### Study text
================================
Re: [PATCH v5] virtio-net: clarify coalescing parameters settings

public inbox for virtio-comment@lists.linux.dev
 help / color / mirror / Atom feed

From: Heng Qi <hengqi@linux.alibaba.com>
To: "Si-Wei Liu" <si-wei.liu@oracle.com>
Cc: Halil Pasic <pasic@linux.ibm.com>,
	Cornelia Huck <cohuck@redhat.com>,
	"virtio-comment@lists.linux.dev" <virtio-comment@lists.linux.dev>,
	Jason Wang <jasowang@redhat.com>,
	Xuan Zhuo <xuanzhuo@linux.alibaba.com>,
	Parav Pandit <parav@nvidia.com>,
	"Michael S. Tsirkin" <mst@redhat.com>
Subject: Re: [PATCH v5] virtio-net: clarify coalescing parameters settings
Date: Sat, 22 Jun 2024 09:34:29 +0800	[thread overview]
Message-ID: <1719020069.8729858-17-hengqi@linux.alibaba.com> (raw)
In-Reply-To: <b9e47c91-46aa-4526-b441-de48906f1ae4@oracle.com>

On Fri, 21 Jun 2024 16:46:27 -0700, "Si-Wei Liu" <si-wei.liu@oracle.com> wrote:
> 
> 
> On 6/20/2024 8:24 PM, Heng Qi wrote:
> > On Thu, 20 Jun 2024 18:21:03 -0700, "Si-Wei Liu" <si-wei.liu@oracle.com> wrote:
> >>
> >> On 6/20/2024 12:40 AM, Heng Qi wrote:
> >>> On Mon, 17 Jun 2024 16:31:25 -0700, "Si-Wei Liu" <si-wei.liu@oracle.com> wrote:
> >>>> On 6/16/2024 7:27 PM, Heng Qi wrote:
> >>>>> On Thu, 13 Jun 2024 02:13:50 -0400, "Michael S. Tsirkin" <mst@redhat.com> wrote:
> >>>>>> On Tue, Jun 11, 2024 at 05:43:18PM +0000, Parav Pandit wrote:
> >>>>>>>> From: Michael S. Tsirkin <mst@redhat.com>
> >>>>>>>> Sent: Tuesday, June 11, 2024 10:00 PM
> >>>>>>>> How we can we make progress with
> >>>>>>>> the realease but sure we don't make backwards compat a pain?
> >>>>>>>>
> >>>>>>>> Ideas?
> >>>>>>>>
> >>>>>>> There is no functional break with this relaxation.
================================
(Records excerpted from a collection)
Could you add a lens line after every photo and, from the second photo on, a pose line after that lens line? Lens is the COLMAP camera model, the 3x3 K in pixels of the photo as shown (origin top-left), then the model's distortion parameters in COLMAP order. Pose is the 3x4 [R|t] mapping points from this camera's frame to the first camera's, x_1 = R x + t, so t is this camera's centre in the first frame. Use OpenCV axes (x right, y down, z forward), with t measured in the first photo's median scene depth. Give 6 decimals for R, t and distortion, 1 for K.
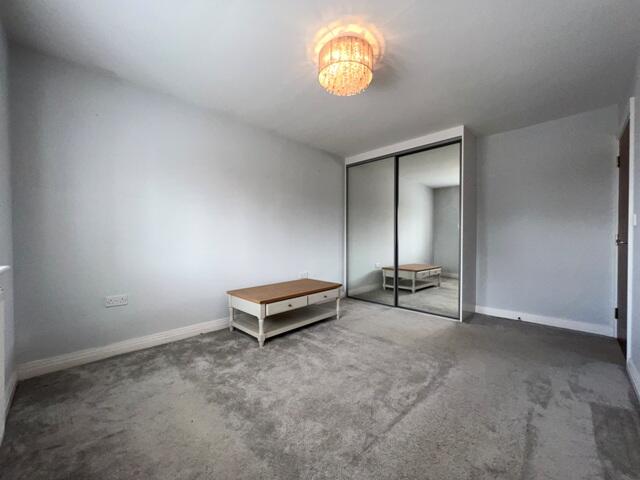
lens RADIAL K [[256.1, 0, 320.2], [0, 256.1, 242.6], [0, 0, 1]] dist [-0.000270, 0.000103]
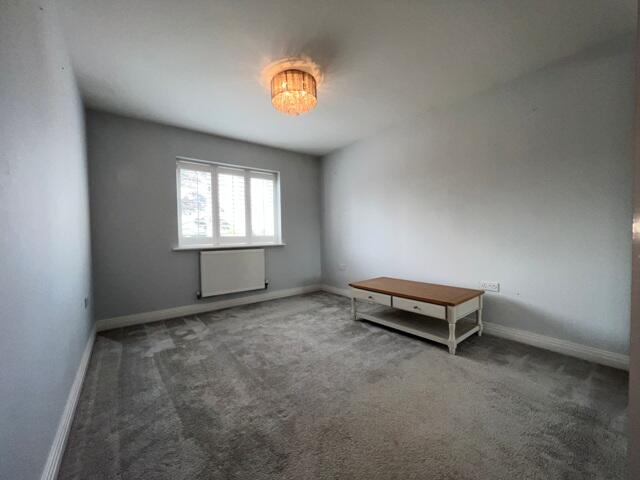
lens RADIAL K [[256.1, 0, 320.2], [0, 256.1, 242.6], [0, 0, 1]] dist [-0.000270, 0.000103]
pose [[-0.102506, 0.044153, -0.993752, 0.859504], [0.001279, 0.999019, 0.044255, -0.025790], [0.994732, 0.003265, -0.102462, 0.824350]]
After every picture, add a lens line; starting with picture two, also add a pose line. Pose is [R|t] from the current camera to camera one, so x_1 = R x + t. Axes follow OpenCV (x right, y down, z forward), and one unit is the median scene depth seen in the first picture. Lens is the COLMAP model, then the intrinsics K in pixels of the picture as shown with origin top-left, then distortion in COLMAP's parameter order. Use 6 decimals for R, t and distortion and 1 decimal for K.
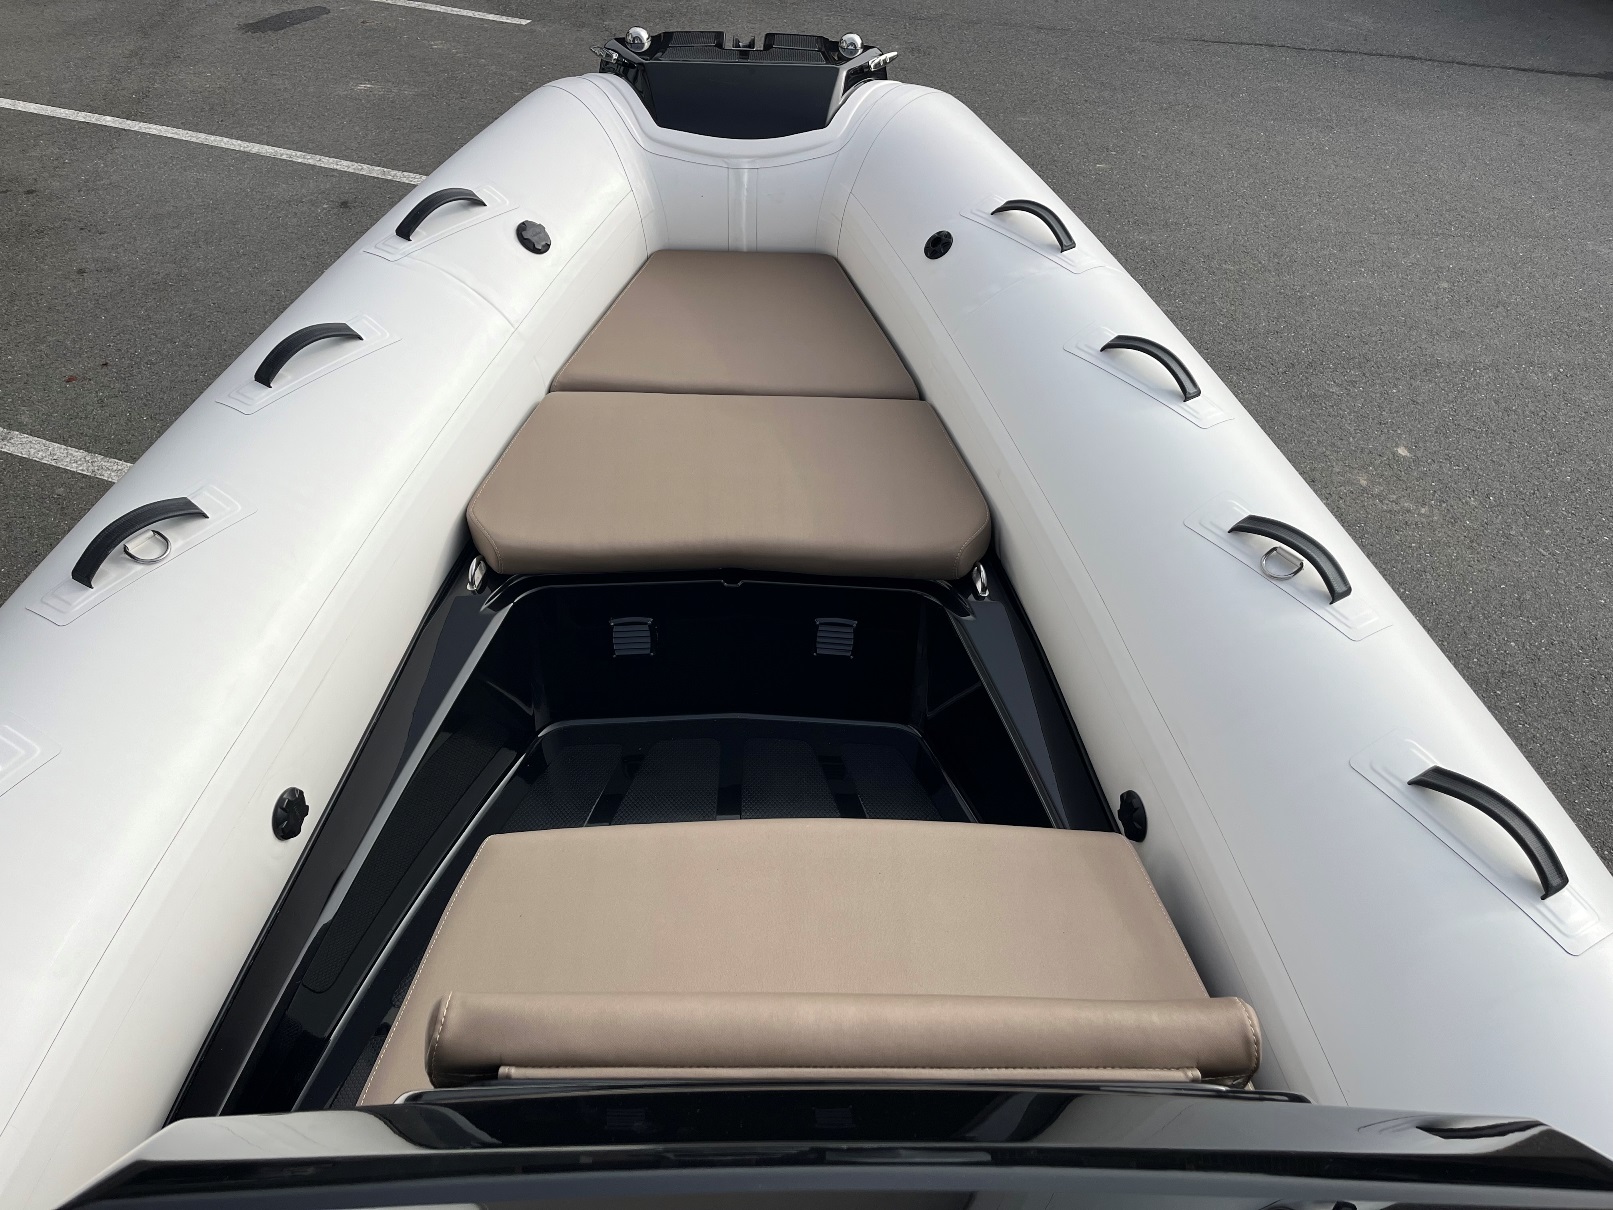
lens RADIAL K [[1212.6, 0, 799.3], [0, 1212.6, 613.5], [0, 0, 1]] dist [0.074070, -0.092008]
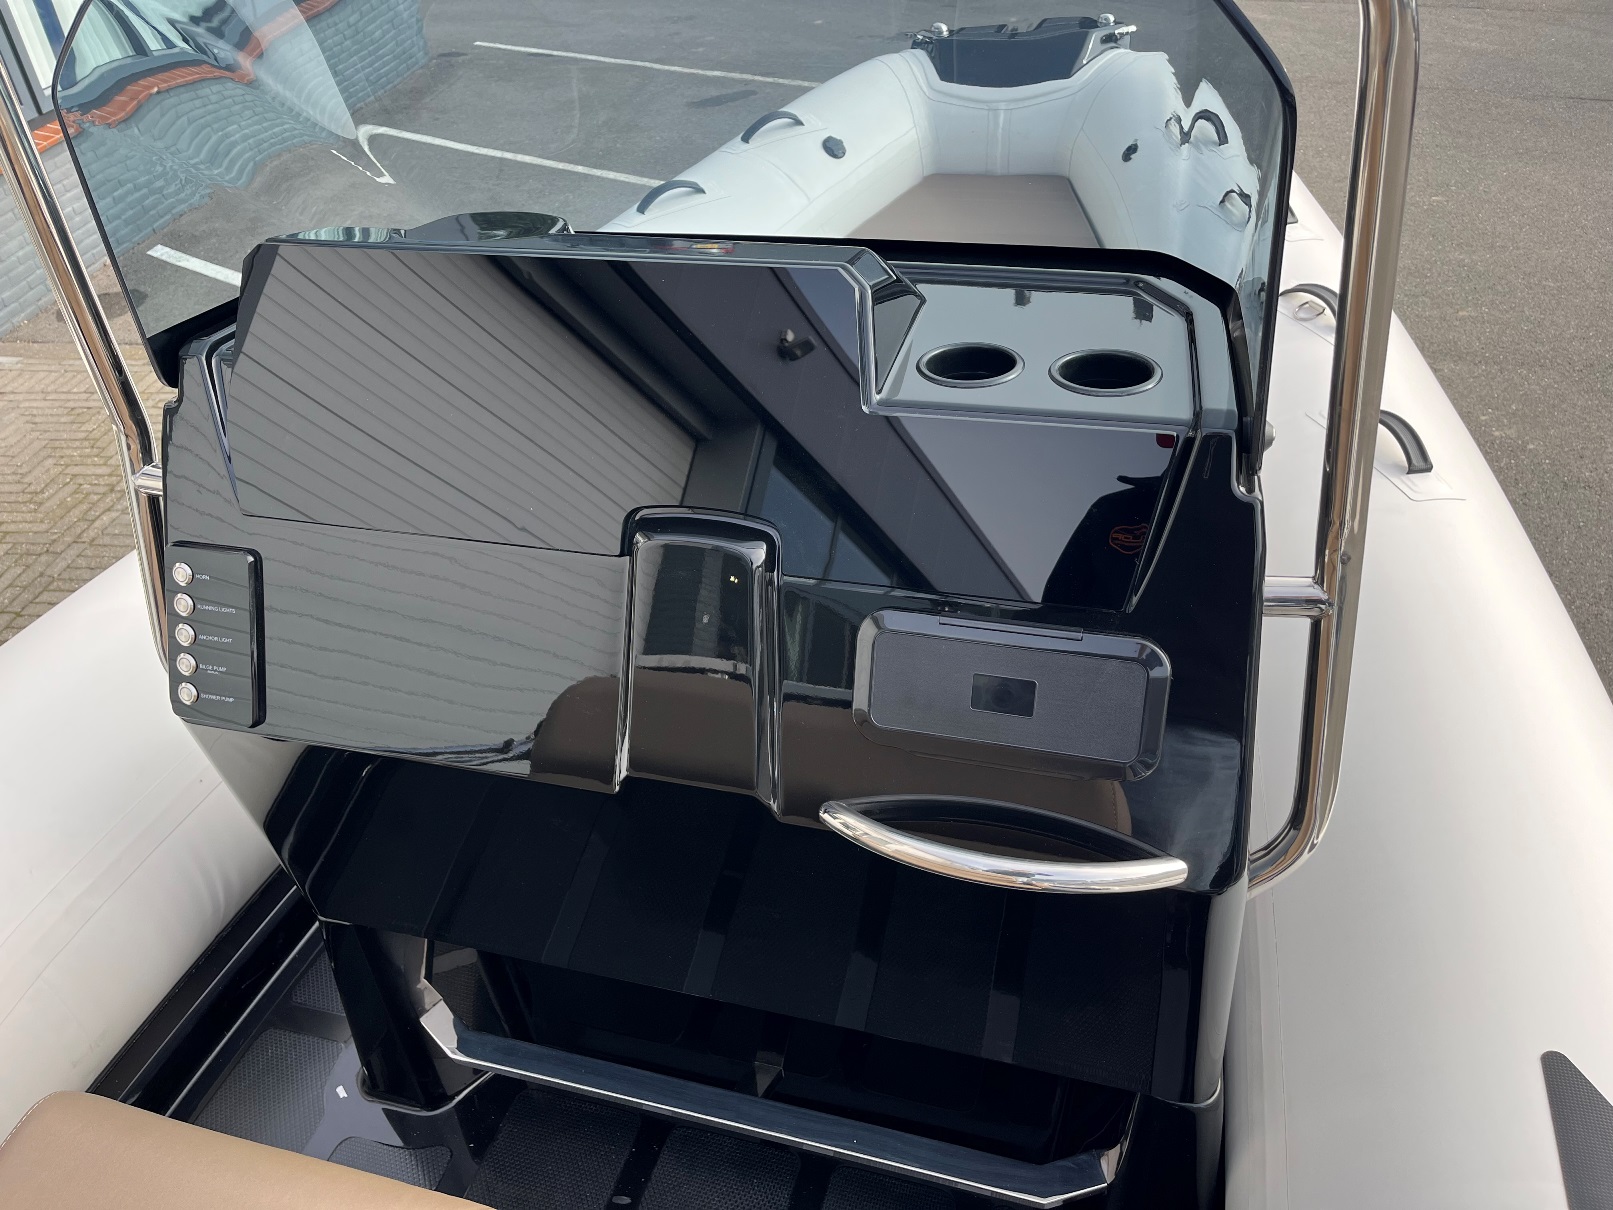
lens RADIAL K [[1212.6, 0, 802.5], [0, 1212.6, 604.2], [0, 0, 1]] dist [0.074070, -0.092008]
pose [[0.951685, 0.096912, -0.291382, 0.170199], [-0.122943, 0.989773, -0.072355, 0.258814], [0.281390, 0.104683, 0.953867, -0.234479]]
================================
### The task
In the mailing list thread above, what does Parav Pandit say about the relaxation?

### Completed task
There is no functional break with this relaxation.